GS : Ketika Absalom memberontak kepada Daud, ayahnya dan Daud mengampuni Absalom sehingga ketika Absalom dibunuh Daud pun menangis dan seterusnya. Apakah itu wujud kasih seorang ayah terhadap anaknya yang memberontak ?

PG : Jelas ya meskipun di pihak yang lain ini juga memang menimbulkan kekacauan dalam keluarganya dan tugas kepemimpinannya karena akhirnya Daud tidak lagi berimbang. Seolah-olah benar kata Yoab, kalau semua serdadumu mati tidak apa-apa asalkan Absalom hidup padahal kami memertaruhkan nyawa demi kamu, membela kamu jangan sampai dibunuh oleh Absalom. Jadi memang Daud mengasihi Absalom tapi sebagai papa kita mesti mengakui dia tidak tegas. Contoh misalnya dimulai ketika anaknya memerkosa adiknya sendiri, jadi akhirnya kakaknya marah yaitu Absalom membunuh adik yang memerkosa Tamar, adik perempuannya. Daud memang tidak berbuat apa-apa, Daud hanya diam-diam saja. Anaknya demikian jahat memerkosa adiknya, tidak ada sanksi, Absalom akhirnya bertindak. Jadi mesti ada keseimbangan antara kasih dan ketegasan. Kita mesti menyampaikan batas yang jelas kepada anak, dalam menghadapi pemberontakan kita mesti membedakan pelbagai jenis pemberontakan dan memberi reaksi yang sesuai. Jangan sampai juga tidak ada konsekwensi, namun harus hati-hati jangan menyamaratakan semua pelanggaran. Ada kecenderungan tatkala marah kita menyamaratakan semua perilaku si anak sebagai pemberontakan besar. Kenyataannya ada pemberontakan yang sesungguhnya tidak besar, sedapatnya kita hanya memberi reaksi terhadap pemberontakan yang besar. Saya masih ingat sekali, Pak Gunawan dan Ibu Dientje, nasihat dari Dr. James Dobson, dia selalu menekankan bahwa kesalahan yang diperbuat oleh anak sesuai usianya bukanlah sesuatu yang harus diberikan konsekwensi atau ganjaran. Yang mesti diberikan konsekwensi atau ganjaran, anak itu sengaja membangkang, melawan kita. Kalau anak memang sengaja memberikan reaksi seperti itu, menantang kita, menurut Dr. James Dobson, kita mesti tegas, tidak boleh kita biarkan anak menantang seperti itu dan kita diam. Begitu kita diamkan berarti posisinya telah beralih, dia yang menjadi kepala, kita yang menjadi anak di rumah. Pasti nanti akan menuai badai kekacauan di rumah.
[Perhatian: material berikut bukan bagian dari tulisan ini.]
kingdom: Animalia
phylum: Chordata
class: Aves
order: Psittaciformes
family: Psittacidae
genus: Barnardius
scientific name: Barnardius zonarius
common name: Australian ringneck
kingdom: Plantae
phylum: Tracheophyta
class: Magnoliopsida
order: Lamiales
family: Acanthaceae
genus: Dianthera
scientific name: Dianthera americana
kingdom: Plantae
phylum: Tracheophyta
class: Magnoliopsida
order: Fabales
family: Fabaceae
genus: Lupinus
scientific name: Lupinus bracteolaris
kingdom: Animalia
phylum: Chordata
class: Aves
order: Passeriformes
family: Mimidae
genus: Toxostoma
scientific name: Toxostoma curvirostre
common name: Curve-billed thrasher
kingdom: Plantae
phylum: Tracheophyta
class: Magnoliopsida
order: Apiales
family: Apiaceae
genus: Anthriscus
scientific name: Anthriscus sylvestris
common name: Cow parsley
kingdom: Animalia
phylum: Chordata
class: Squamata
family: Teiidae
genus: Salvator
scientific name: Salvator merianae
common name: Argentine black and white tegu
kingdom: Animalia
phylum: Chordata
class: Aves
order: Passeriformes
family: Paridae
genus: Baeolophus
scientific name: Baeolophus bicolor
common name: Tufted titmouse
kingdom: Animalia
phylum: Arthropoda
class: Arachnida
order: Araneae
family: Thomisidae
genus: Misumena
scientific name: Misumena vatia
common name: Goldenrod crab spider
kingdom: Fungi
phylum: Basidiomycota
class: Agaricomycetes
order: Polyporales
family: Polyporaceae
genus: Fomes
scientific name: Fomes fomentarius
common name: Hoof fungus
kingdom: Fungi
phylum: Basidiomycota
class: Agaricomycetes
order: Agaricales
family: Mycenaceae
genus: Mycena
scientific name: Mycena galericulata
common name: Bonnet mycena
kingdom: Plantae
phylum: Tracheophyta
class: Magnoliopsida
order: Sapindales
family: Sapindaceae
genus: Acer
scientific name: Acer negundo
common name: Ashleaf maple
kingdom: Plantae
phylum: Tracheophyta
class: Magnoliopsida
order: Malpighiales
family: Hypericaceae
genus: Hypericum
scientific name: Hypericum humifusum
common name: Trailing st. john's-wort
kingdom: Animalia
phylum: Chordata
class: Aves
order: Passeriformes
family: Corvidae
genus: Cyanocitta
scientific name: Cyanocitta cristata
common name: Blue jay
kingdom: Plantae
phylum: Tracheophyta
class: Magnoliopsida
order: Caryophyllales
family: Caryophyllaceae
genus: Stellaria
GS : Biasanya bukan tantangan, Pak Paul, tetapi pemaksaan kehendak anak terhadap orang tuanya dan anak paling pandai untuk memanipulasi keadaan supaya orang tuanya memenuhi permintaan anak ini. Orang tua biasanya tidak bereaksi keras.

PG : Jadi ini sekali lagi kembali kepada ketegasan, memang perlu. Saya berikan contoh, ini sesuatu yang sering terjadi. Anak seperti yang Pak Gunawan gambarkan, manipulatif, memanfaatkan orang tuanya. Orang tuanya diam malah diberi, nah adik dan kakaknya si anak melihat kemudian marah kepada orang tua sebab mereka melihat orang tua tidak adil. Sepertinya memanjakan, membiarkan padahal anak ini merugikan keluarga sedemikian besarnya. Apa yang dilihat oleh anak-anak yang lain, ketidakadilan, ketidaktegasan. Sama seperti tadi kasusnya Absalom, dia melihat ayahnya tidak adil, tidak tegas. Anak yang memerkosa adiknya mengapa didiamkan saja ? Akhirnya Absalom mengambil tindakan sendiri, membunuh adiknya sendiri. Setelah Absalom ketahuan berbuat begitu, Daud marah, Absalom akhirnya melarikan diri ke rumah kakek-neneknya, kemudian dipanggil pulang oleh Yoab, Daud diam saja. Daud tidak konsisten, anak yang jahat memerkosa adiknya didiamkan. Absalom seolah-olah dihukum, inilah yang akhirnya menimbulkan kepahitan sebab Absalom melihat Daud kurang adil. Masalah berkembang besar hampir rumah tangga Daud kocar-kacir.

GS : Tapi pemberontakan ini karena masih kecil, anak tidak berani melakukan pemberontakan terhadap orang tuanya dan baru terjadi setelah anak dewasa, sudah keluar dari rumah tapi dia tetap menolak orang tuanya.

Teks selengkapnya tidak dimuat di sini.